**Passage provided**
● ● ● ● ● ● ●

# Lecture 13: Dual Formulation of Support Vector Machines#

In this lecture, we will see a different formulation of the SVM called the dual. This dual formulation will lead to new types of optimization algorithms with favorable computational properties in scenarios when the number of features is very large (and possibly even infinite!).

# 13.1. Lagrange Duality#

Before we define the dual of the SVM problem, we need to introduce some additional concepts from optimization, namely Lagrange duality.

## 13.1.1. Review: Classification Margins#

In the previous lecture, we defined the concept of classification margins. Recall that the margin $$\gamma^{(i)}$$ is the distance between the separating hyperplane and the datapoint $$x^{(i)}$$.

Large margins are good, since data should be far from the decision boundary. Maximizing the margin of a linear model amounts to solving the following optimization problem:

\begin{split} \begin{align*} \min_{\theta,\theta_0} \frac{1}{2}||\theta||^2 \; & \\ \text{subject to } \; & y^{(i)}((x^{(i)})^\top\theta+\theta_0)\geq 1 \; \text{for all i} \end{align*} \end{split}

We are now going to look at a different way of optimizing this objective. But first, we need to define Lagrange duality.

## 13.1.2. Lagrange Duality in Constrained Optimization#

We start by introducing the definition of a constrained optimization problem. We will look at constrained optimization problems of the form

\begin{split} \begin{align*} \min_{\theta \in \mathbb{R}^d} \; & J(\theta) \\ \text{such that } \; & c_k(\theta) \leq 0 \text{ for k =1,2,\ldots,K} \end{align*} \end{split}

where $$J(\theta)$$ is the optimization objective and each $$c_k(\theta) : \mathbb{R}^d \to \mathbb{R}$$ is a constraint.

Our goal is to find a small value of $$J(\theta)$$ such that the $$c_k(\theta)$$ are negative. Rather than solving the above problem, we can solve the following related optimization problem, which contains additional penalty terms:

$\min_\theta \mathcal{L}(\theta, \lambda) = J(\theta) + \sum_{k=1}^K \lambda_k c_k(\theta)$

This new objective includes an additional vector of Lagrange multipliers $$\lambda \in [0, \infty)^K$$, which are positive weights that we place on the constraint terms. We call $$\mathcal{L}(\theta, \lambda)$$ the Lagrangian. Observe that:

• If $$\lambda_k \geq 0$$, then we penalize large values of $$c_k$$

• For large enough $$\lambda_k$$, no $$c_k$$ will be positive—a valid solution.

● ● ● ● ● ● ●

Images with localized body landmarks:
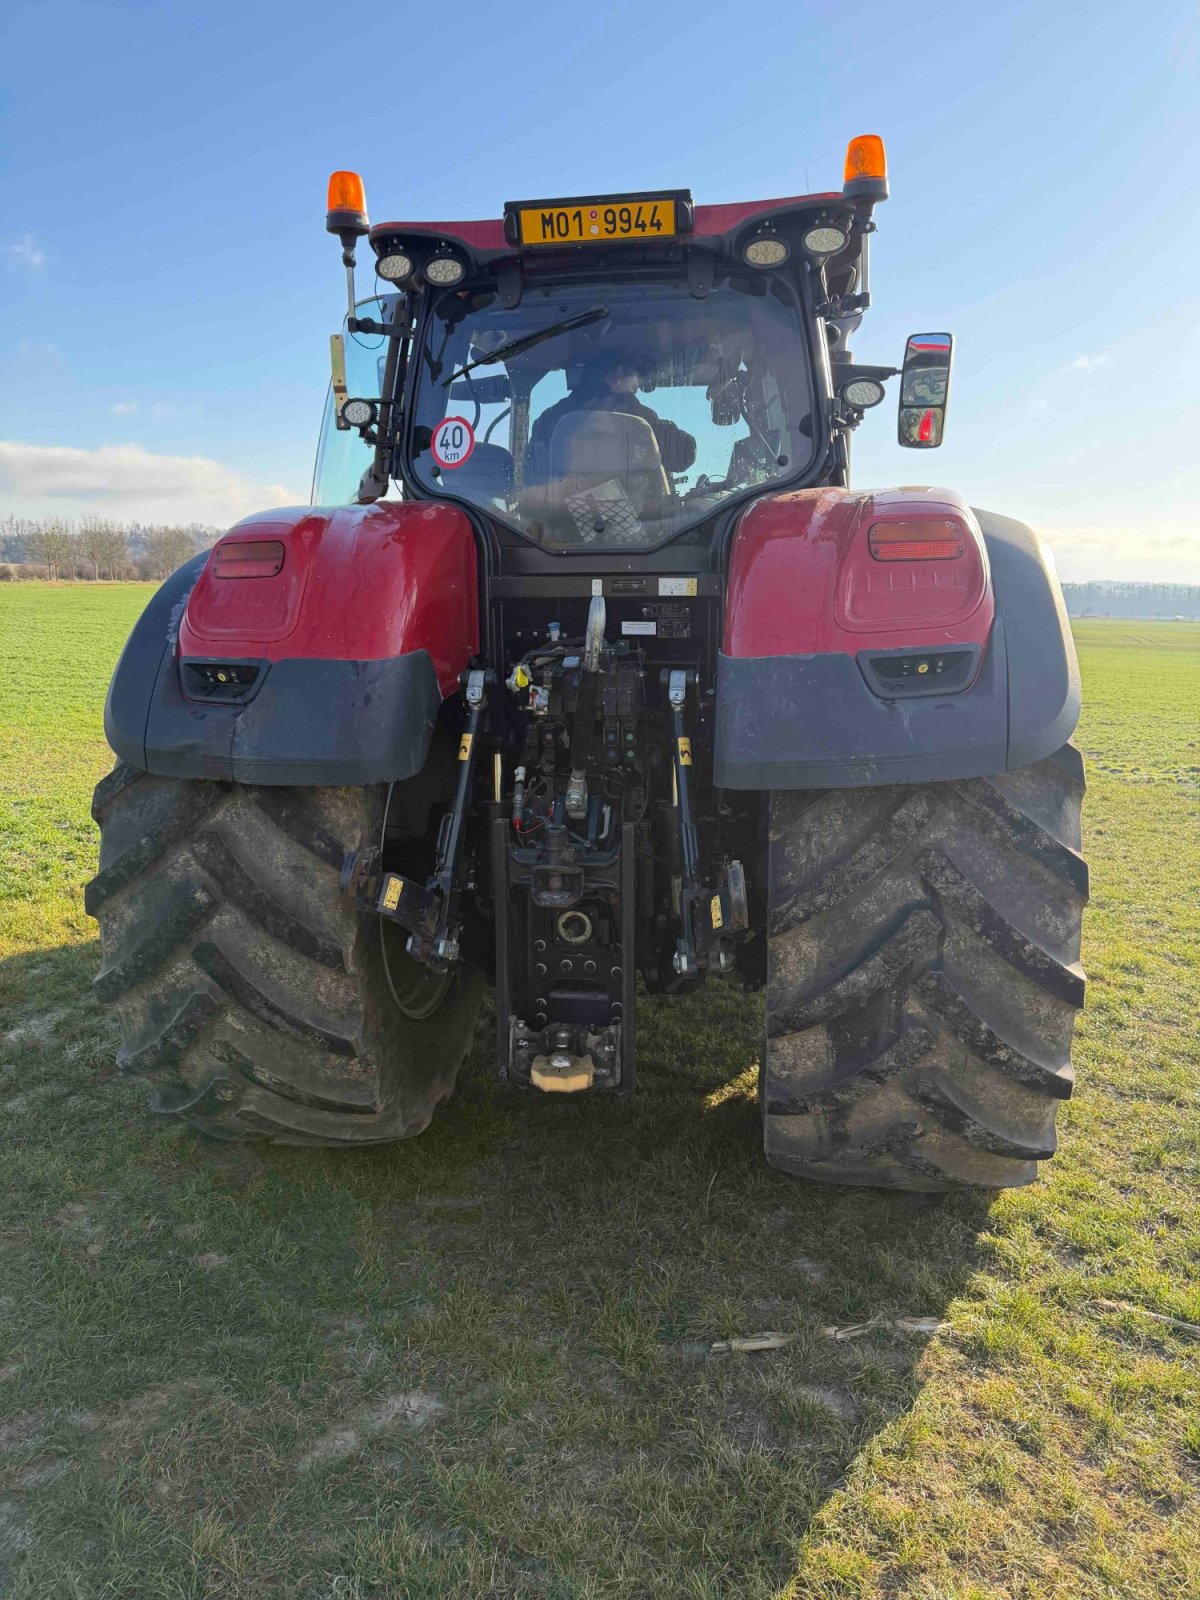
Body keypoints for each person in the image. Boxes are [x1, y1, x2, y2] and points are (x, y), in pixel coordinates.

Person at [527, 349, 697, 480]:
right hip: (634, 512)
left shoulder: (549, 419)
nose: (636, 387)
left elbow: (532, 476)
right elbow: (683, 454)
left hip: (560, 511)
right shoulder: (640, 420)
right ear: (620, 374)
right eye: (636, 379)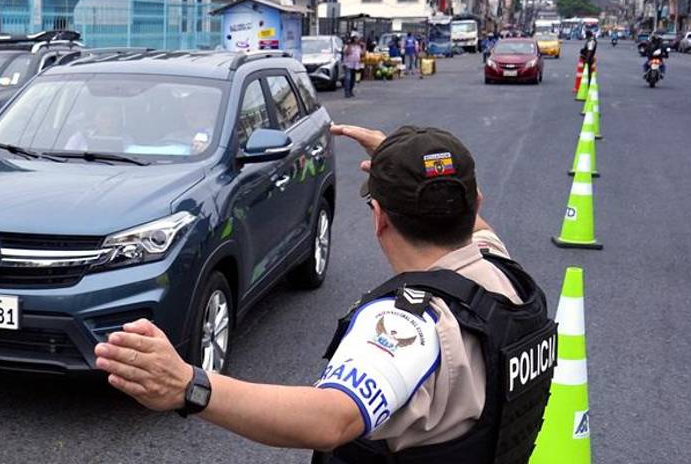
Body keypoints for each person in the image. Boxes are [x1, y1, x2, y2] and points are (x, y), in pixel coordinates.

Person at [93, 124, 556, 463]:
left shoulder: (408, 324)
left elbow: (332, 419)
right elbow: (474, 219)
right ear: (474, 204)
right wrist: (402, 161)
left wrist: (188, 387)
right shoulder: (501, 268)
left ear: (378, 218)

● ● ● ● ● ● ●

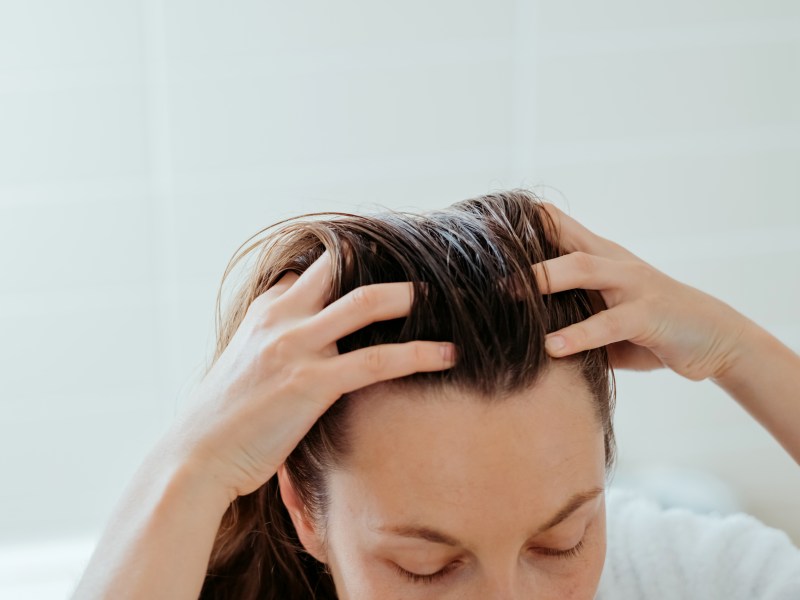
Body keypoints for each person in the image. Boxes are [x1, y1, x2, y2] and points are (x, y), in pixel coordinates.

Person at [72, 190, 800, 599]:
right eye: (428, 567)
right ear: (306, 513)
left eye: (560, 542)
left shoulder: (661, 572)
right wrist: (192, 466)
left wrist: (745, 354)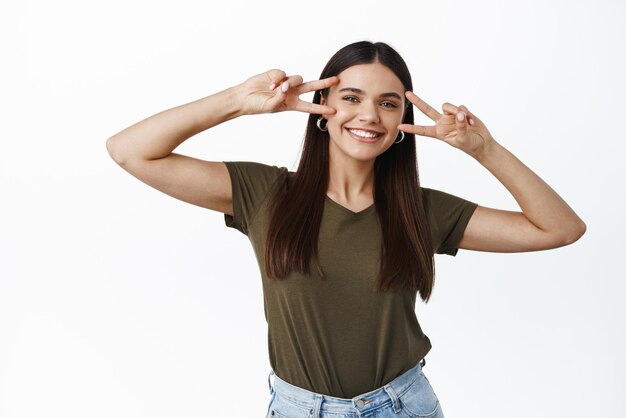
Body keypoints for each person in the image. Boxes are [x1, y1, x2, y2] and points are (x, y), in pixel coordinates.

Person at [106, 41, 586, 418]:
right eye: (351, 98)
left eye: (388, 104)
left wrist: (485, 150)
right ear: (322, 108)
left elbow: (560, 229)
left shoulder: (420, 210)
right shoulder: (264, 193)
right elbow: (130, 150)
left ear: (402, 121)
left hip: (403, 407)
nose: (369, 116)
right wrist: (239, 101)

● ● ● ● ● ● ●

**What you should do**
Please swap "datapoint" for "data point" in the SVM lecture from "Before we define" to "define Lagrange duality.", and write out that span with the change.

**Finished task**
Before we define the dual of the SVM problem, we need to introduce some additional concepts from optimization, namely Lagrange duality.

## 13.1.1. Review: Classification Margins#

In the previous lecture, we defined the concept of classification margins. Recall that the margin $$\gamma^{(i)}$$ is the distance between the separating hyperplane and the data point $$x^{(i)}$$.

Large margins are good, since data should be far from the decision boundary. Maximizing the margin of a linear model amounts to solving the following optimization problem:

\begin{split} \begin{align*} \min_{\theta,\theta_0} \frac{1}{2}||\theta||^2 \; & \\ \text{subject to } \; & y^{(i)}((x^{(i)})^\top\theta+\theta_0)\geq 1 \; \text{for all i} \end{align*} \end{split}

We are now going to look at a different way of optimizing this objective. But first, we need to define Lagrange duality.